一转眼,父亲已经过世一年了。
我很幸运,有一个温暖,关爱和开明的父亲。
我最早关于父亲的记忆,大约是3岁的时候。我记得我抱着父亲的腿,哭着拒绝去幼儿园。
小的时候,父亲喜欢给我们兄妹几个讲故事。我的脑子里到现在都还有一幅清晰的画面:夏天的夜晚,我躺在床上,父亲坐在昏黄的灯下,给我们几个孩子读《三国演义》。那时我大概5,6岁。至今我还记得父亲讲三国里杨修解释“一盒酥”时,声情并茂,眉飞色舞的样子。那情景,仿佛是发生在昨天。
父亲因为工作的原因经常不在家。我常盼着父亲回家。那是某一年的夏天,父亲回家了。他带着我们兄妹3人去游泳场游泳。他站在我面前排队买票时,满头大汗的样子,我依然记得。
文革的时候,父亲被贬去乡下,我们全家也跟去了。记得有一次,母亲生病去遥远的市区医院住院,我跟着父亲去探望母亲。回来时,我看到街市上卖的苹果,馋得流口水。父亲一定是心疼我,便买了一个给我。但这样一来,我们便不够钱买回家的汽车票了。父亲带着我在街头茫然地走着,我甚至吓得哭起来。父亲见状,看着我嘲笑地安慰说:“这有什么好哭的?别哭。我保证你可以回家!”后来我们真的找到一部运煤的顺风车回了家。
我考上大学时,父亲非常高兴。他专门带我上街去配眼镜。虽然从上高中起就开始近视,但我记得那是我的第一副近视眼镜。
我大学毕业后,父母落实政策回到广州。为了把我调回广州,父亲和我骑着单车,东奔西跑地到处去求人给人陪笑脸。
我结婚时,父亲让我去买我最喜欢的新娘裙,他来付钱。那是我当年买的最贵的一条裙子,也是唯一一条只穿过一次的裙子。
我生我女儿时,父亲特意叫了辆车,和我母亲来医院接我回家。在车上他感慨地对我说,“我还记得当年你妈生你时,我把你抱在手上时的情景。时间真快呵。”我娘家给我女儿所有的礼物都是我父亲买的。像是孩子的衣服,裹被,银手镯子等。只要我开口,我父亲就会给我买。
出国后,每次回国,父亲都会给我一个拥抱,高兴地笑着说:“我的宝贝女儿回来了!”他比我母亲更乐于表达自己的感情。

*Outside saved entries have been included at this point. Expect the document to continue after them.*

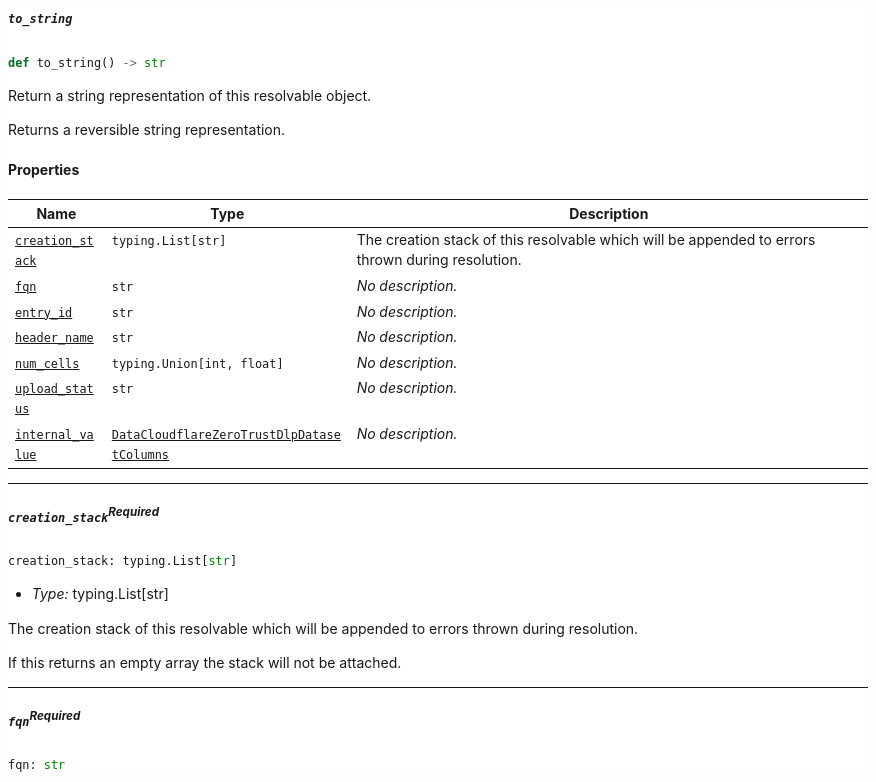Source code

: ##### `to_string` <a name="to_string" id="@cdktf/provider-cloudflare.dataCloudflareZeroTrustDlpDataset.DataCloudflareZeroTrustDlpDatasetColumnsOutputReference.toString"></a>

```python
def to_string() -> str
```

Return a string representation of this resolvable object.

Returns a reversible string representation.


#### Properties <a name="Properties" id="Properties"></a>

| **Name** | **Type** | **Description** |
| --- | --- | --- |
| <code><a href="#@cdktf/provider-cloudflare.dataCloudflareZeroTrustDlpDataset.DataCloudflareZeroTrustDlpDatasetColumnsOutputReference.property.creationStack">creation_stack</a></code> | <code>typing.List[str]</code> | The creation stack of this resolvable which will be appended to errors thrown during resolution. |
| <code><a href="#@cdktf/provider-cloudflare.dataCloudflareZeroTrustDlpDataset.DataCloudflareZeroTrustDlpDatasetColumnsOutputReference.property.fqn">fqn</a></code> | <code>str</code> | *No description.* |
| <code><a href="#@cdktf/provider-cloudflare.dataCloudflareZeroTrustDlpDataset.DataCloudflareZeroTrustDlpDatasetColumnsOutputReference.property.entryId">entry_id</a></code> | <code>str</code> | *No description.* |
| <code><a href="#@cdktf/provider-cloudflare.dataCloudflareZeroTrustDlpDataset.DataCloudflareZeroTrustDlpDatasetColumnsOutputReference.property.headerName">header_name</a></code> | <code>str</code> | *No description.* |
| <code><a href="#@cdktf/provider-cloudflare.dataCloudflareZeroTrustDlpDataset.DataCloudflareZeroTrustDlpDatasetColumnsOutputReference.property.numCells">num_cells</a></code> | <code>typing.Union[int, float]</code> | *No description.* |
| <code><a href="#@cdktf/provider-cloudflare.dataCloudflareZeroTrustDlpDataset.DataCloudflareZeroTrustDlpDatasetColumnsOutputReference.property.uploadStatus">upload_status</a></code> | <code>str</code> | *No description.* |
| <code><a href="#@cdktf/provider-cloudflare.dataCloudflareZeroTrustDlpDataset.DataCloudflareZeroTrustDlpDatasetColumnsOutputReference.property.internalValue">internal_value</a></code> | <code><a href="#@cdktf/provider-cloudflare.dataCloudflareZeroTrustDlpDataset.DataCloudflareZeroTrustDlpDatasetColumns">DataCloudflareZeroTrustDlpDatasetColumns</a></code> | *No description.* |

---

##### `creation_stack`<sup>Required</sup> <a name="creation_stack" id="@cdktf/provider-cloudflare.dataCloudflareZeroTrustDlpDataset.DataCloudflareZeroTrustDlpDatasetColumnsOutputReference.property.creationStack"></a>

```python
creation_stack: typing.List[str]
```

- *Type:* typing.List[str]

The creation stack of this resolvable which will be appended to errors thrown during resolution.

If this returns an empty array the stack will not be attached.

---

##### `fqn`<sup>Required</sup> <a name="fqn" id="@cdktf/provider-cloudflare.dataCloudflareZeroTrustDlpDataset.DataCloudflareZeroTrustDlpDatasetColumnsOutputReference.property.fqn"></a>

```python
fqn: str
```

父亲的慷慨是出了名的。有一年我和他一起回乡下的老家。我见他怀里揣了一个厚厚的大信封,里面全是百元的钞票。回到乡下后,他召集同姓乡亲吃饭,然后给所有来吃饭的人发钱。我把此事告诉母亲时,她毫不意外,说父亲每隔1,2年就回乡下老家一趟,每次回去,必要撒钱。我们对父亲的这种做法都持不赞同的态度。但他从不理会我们的反对意见,照样我行我素。
父亲过生日的方式也很特别。他从订餐馆,点菜和付账单,都是自己来。我们做儿女的,就是带上点礼物去吃餐饭。而且还是把家属孩子全带上。父亲喜欢热闹。
父亲喜欢美食。即使很大年纪了,也从不忌口。我每次回国,他都喜欢带着我去不同的酒楼饭馆吃饭,吃完了由他付账。我一个大女人,每次吃完饭看着我满头白发的老父亲为我付账,都觉得惭愧和不好意思。父亲却是习以为常。
出国这么多年,父亲只是多年前来探望过我一次。那时我孩子还小,儿子在上小学。父亲每天帮我去接儿子。有一次路上突然下大雨,父亲没带伞,就把我儿子背在背上跑回了家。他那时已经七十多了。他拿的是3个月的旅游签证,可是他只住了一个多月就住不下去了。大约是因为“好山好水好寂寞”的原因吧。他临走时在我家的后院里种了棵树,说下次再来的时候,树就会长大了。可惜的是树没能种活,父亲也再没机会出国。